Hikmah
Deru kendaraan bermotor hanya
terdengar sesekali. Semilir angin berebutan berhembus dari sela-sela daun pohon
jambu di depan rumah dengan pagar besi yang dicat warna kuning. Suara burung
Prenjak pemakan ulat menjadi latar suara suasana saat itu.
Hidangan datang mengalir
dengan ritme yang cukup menggoda lidah dan perut yang memang ingin mematikan dendangnya
sedari tadi. Kue kering Chocolate cips di dalam toples kaca, Nagasari dalam
ukuran super, Rengginang, Brownis coklat pandan, pisang Raja, kerupuk Rambak, serta
tumpukan air mineral dalam gelas plastik, semua melirik menawarkan penghambaan rasa.
Kami semua dipersilahkan
untuk menikmatinya.
Belum sempat untuk memutuskan
hidangan mana yang akan diambil sebagai pemadam rasa, tiba-tiba delapan buah bungkus
Gado-gado – beserta gado-gadonya tentu saja ya – diletakkan persis di depanku.
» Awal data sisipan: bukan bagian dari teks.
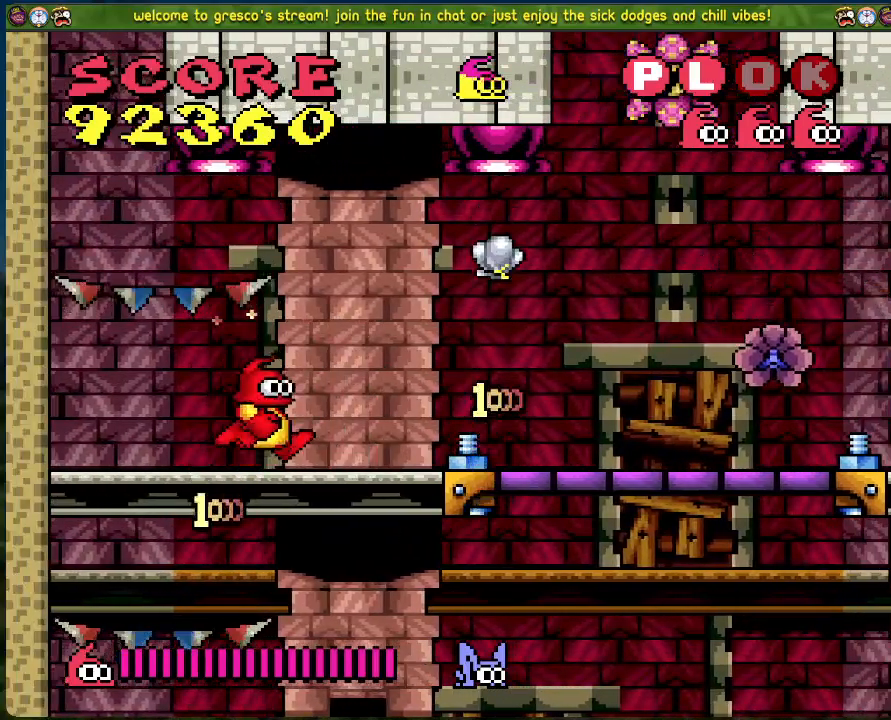
Gameplay with a controller (Xbox layout); each line is a JSON object with the inputs held at the frame after it. "events" lists button and stick changes between this image and that frame as [ms after this image, input, new state], when the widget could be followed in between. Not read: right_stick.
{"buttons": [], "left_stick": "center", "events": [[434, "DPAD_RIGHT", "up"]]}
Mak
jreng...
Ya Allah Alhamdulillah, lalu
nikmat mana yang akan didustakan lagi
wahai manusia?
Kami berdelapan otomatis langsung
saling berpandangan dengan binar mata bak bintang Kejora. Ahh makan besar kita
malam ini, suara-suara genit dari dalam pikiran kita masing-masing segera bergabung
memayungi atmosfer ruangan, melalui tatapan-tatapan yang sempat saling
terlempar.
Namun ternyata takdir nikmat
belum berpihak pada kita, para anak muda berjumlah genap delapan orang, yang
sedang melakukan sebuah tugas pengabdian masyarakat, sebagai salah satu syarat
kelulusan.
Tiba-tiba seorang ibu
setengah baya keluar dari kamar dengan mata sembab. Kesedihan masih jelas tercetak
di wajahnya yang ayu, meski bayang usia telah merenggutnya. Ada sisa isak dan
dipertegas sehelai – atau mungkin dua helai – tissue dalam genggaman.
“Maafkan bapak jika beliau
ada salah ya nak”, kata si ibu membuka pembicaraan, seraya duduk sambil menahan
isak.
“Iya bu, kami juga minta
maaf”, sahut kami berdelapan hampir bersamaan, bak pasukan paduan suara profesional.
“Beliau ini semua sebetulnya
niatnya baik, semoga anak-anak semua memaklumi dan memaafkan”, lanjut si ibu
parau.
Dan kilasan potongan-potongan
kejadian bak film pendek langsung menyembur menyerang alam pikir kami semua,
membuat mulut tekunci, dan prosessor otak sibuk memproses ingatan.
Sungguh ada sebuah hikmah besar
bagi kami semua berdelapan malam ini yaitu diciptakannya mata adalah agar kita
tak mudah menilai semuanya lewat telinga.